If I start julia on more than 15 MPI-Processes, I get the following errors:

$mpirun -n 24 julia  any_script.jl
error during init:
#<null>
.....
signal (15): Terminated

After some research I found out that the error occurs in the initialization phase of julia (_/src/init.c:void _julia_init(JL_IMAGE_SEARCH rel)_ ), namely when loading jl_options.image_file:
_724: jl_restore_system_image(jl_options.image_file)_;

It seems, that one of the following malloc /realloc call returns null pointer in some of the processes.

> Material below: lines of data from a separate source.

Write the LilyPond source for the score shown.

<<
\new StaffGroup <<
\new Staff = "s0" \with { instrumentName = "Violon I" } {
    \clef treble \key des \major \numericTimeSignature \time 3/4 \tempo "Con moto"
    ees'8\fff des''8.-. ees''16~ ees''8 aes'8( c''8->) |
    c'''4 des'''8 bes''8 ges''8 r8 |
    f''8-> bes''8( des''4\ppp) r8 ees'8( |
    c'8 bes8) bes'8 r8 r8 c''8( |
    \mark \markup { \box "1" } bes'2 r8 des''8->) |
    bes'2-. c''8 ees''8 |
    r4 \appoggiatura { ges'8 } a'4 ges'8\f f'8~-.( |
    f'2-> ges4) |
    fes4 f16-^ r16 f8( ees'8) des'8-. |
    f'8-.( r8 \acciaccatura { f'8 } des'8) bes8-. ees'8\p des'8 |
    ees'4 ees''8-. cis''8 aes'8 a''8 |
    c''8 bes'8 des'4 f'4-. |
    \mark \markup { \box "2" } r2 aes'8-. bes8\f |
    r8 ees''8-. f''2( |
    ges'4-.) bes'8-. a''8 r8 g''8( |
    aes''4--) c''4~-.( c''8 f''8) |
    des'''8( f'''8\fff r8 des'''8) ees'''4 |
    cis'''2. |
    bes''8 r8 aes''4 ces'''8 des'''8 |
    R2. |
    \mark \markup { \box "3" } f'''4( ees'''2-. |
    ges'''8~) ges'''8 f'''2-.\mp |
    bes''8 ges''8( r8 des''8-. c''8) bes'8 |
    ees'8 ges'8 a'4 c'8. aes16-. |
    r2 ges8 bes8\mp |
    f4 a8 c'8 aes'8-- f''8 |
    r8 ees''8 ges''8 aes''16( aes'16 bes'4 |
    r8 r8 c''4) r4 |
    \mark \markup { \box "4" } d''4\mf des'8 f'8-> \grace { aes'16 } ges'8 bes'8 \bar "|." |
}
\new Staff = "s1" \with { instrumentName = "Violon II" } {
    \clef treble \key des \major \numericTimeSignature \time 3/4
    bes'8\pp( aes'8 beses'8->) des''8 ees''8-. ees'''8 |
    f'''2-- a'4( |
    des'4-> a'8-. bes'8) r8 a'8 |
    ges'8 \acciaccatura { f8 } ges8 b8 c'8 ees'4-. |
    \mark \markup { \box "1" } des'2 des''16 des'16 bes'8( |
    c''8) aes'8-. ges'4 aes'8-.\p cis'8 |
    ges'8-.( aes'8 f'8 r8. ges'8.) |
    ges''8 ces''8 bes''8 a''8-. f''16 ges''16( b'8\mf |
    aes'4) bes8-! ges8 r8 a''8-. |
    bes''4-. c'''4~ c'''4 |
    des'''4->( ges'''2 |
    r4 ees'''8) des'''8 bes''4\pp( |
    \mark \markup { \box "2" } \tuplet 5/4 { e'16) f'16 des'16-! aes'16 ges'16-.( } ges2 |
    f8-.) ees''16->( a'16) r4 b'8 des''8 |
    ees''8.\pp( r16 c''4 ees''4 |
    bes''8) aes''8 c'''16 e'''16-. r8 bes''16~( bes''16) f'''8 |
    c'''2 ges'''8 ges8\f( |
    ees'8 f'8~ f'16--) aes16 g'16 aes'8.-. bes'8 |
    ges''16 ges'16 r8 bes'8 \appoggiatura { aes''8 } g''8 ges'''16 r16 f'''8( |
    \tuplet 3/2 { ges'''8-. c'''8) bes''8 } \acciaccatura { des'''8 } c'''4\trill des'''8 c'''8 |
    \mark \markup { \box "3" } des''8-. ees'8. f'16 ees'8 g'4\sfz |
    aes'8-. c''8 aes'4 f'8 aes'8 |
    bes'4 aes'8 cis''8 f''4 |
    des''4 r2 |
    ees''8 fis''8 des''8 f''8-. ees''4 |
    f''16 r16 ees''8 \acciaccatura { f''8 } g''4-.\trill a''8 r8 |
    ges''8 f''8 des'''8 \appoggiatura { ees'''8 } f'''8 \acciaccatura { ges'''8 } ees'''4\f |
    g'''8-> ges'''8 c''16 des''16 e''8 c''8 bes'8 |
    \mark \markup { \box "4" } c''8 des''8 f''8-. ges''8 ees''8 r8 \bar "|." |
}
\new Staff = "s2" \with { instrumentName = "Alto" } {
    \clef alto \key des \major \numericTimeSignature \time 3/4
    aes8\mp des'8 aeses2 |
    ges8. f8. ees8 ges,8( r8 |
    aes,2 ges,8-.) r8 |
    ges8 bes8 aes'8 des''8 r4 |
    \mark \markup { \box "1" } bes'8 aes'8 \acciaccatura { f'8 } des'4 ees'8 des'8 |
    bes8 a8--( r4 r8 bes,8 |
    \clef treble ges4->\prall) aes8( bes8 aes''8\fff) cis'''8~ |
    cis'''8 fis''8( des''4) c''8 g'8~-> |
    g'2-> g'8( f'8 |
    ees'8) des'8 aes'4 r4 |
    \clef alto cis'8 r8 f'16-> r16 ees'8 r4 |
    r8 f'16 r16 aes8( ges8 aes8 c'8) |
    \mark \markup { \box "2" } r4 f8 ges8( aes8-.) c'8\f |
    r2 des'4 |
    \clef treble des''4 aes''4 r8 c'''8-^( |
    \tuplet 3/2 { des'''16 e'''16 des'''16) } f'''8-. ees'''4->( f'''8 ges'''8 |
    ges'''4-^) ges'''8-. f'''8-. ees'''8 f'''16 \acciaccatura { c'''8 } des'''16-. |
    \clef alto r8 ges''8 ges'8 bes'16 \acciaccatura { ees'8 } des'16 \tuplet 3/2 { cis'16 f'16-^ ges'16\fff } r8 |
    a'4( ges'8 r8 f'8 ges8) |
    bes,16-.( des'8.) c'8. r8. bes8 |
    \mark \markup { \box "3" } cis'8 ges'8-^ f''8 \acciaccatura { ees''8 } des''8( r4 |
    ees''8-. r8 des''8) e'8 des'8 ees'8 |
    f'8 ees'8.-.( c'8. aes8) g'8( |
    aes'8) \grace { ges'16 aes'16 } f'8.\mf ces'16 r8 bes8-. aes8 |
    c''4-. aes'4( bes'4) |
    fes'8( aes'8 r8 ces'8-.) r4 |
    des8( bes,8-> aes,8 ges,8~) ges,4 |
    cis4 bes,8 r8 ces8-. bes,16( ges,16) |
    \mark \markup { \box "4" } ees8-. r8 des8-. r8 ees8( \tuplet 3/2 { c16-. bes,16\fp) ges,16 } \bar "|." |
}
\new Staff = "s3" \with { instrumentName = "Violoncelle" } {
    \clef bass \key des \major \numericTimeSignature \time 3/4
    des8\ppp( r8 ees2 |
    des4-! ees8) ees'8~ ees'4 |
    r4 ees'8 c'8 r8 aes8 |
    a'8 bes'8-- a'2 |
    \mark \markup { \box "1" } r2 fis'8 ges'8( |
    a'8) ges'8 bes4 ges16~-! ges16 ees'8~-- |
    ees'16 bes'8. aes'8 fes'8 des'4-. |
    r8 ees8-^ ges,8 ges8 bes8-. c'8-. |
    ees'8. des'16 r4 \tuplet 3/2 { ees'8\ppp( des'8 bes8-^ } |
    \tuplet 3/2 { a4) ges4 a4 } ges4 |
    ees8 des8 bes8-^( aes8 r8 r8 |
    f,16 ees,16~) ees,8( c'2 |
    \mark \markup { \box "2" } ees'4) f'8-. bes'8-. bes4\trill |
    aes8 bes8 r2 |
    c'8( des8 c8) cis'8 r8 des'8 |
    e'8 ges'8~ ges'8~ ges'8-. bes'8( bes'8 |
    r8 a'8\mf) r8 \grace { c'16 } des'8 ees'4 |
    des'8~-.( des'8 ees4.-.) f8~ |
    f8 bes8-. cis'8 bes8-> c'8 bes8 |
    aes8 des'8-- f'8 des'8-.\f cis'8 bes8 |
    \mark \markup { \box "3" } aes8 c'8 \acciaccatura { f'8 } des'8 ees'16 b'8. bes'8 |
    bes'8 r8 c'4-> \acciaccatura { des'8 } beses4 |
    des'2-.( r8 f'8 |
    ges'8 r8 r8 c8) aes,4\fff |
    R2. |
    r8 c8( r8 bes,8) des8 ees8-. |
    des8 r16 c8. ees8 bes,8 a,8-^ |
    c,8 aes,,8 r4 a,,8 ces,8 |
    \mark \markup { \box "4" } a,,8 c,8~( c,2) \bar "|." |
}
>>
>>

How much memory does Julia need ? Is it possible to control the “bufffers/stack” sizes or is the problem elsewhere?

Thank you
Dmitry


#2

In general, you can use many MPI ranks. For example, I can run the following on a Macbook Air, with 8GB RAM:

michael@yosemite:~/.julia/v0.5/MPI/examples$ mpirun -np 21 julia 07-pi-montecarlo.jl 
reps: 1000000, pihat: [3.14288]
reps: 2000000, pihat: [3.14107]
reps: 3000000, pihat: [3.14198]
reps: 4000000, pihat: [3.14209]
reps: 5000000, pihat: [3.14267]
reps: 6000000, pihat: [3.14245]
reps: 7000000, pihat: [3.14215]
reps: 8000000, pihat: [3.14174]
reps: 9000000, pihat: [3.14195]
reps: 10000000, pihat: [3.14202]
michael@yosemite:~/.julia/v0.5/MPI/examples$

I’m using the same version of julia as you. This is on Debian testing.


#3

Thanks for the response. How big is your swap? There is no swap on the used computed node.


#4

8GB, but I just ran it again with swap disabled.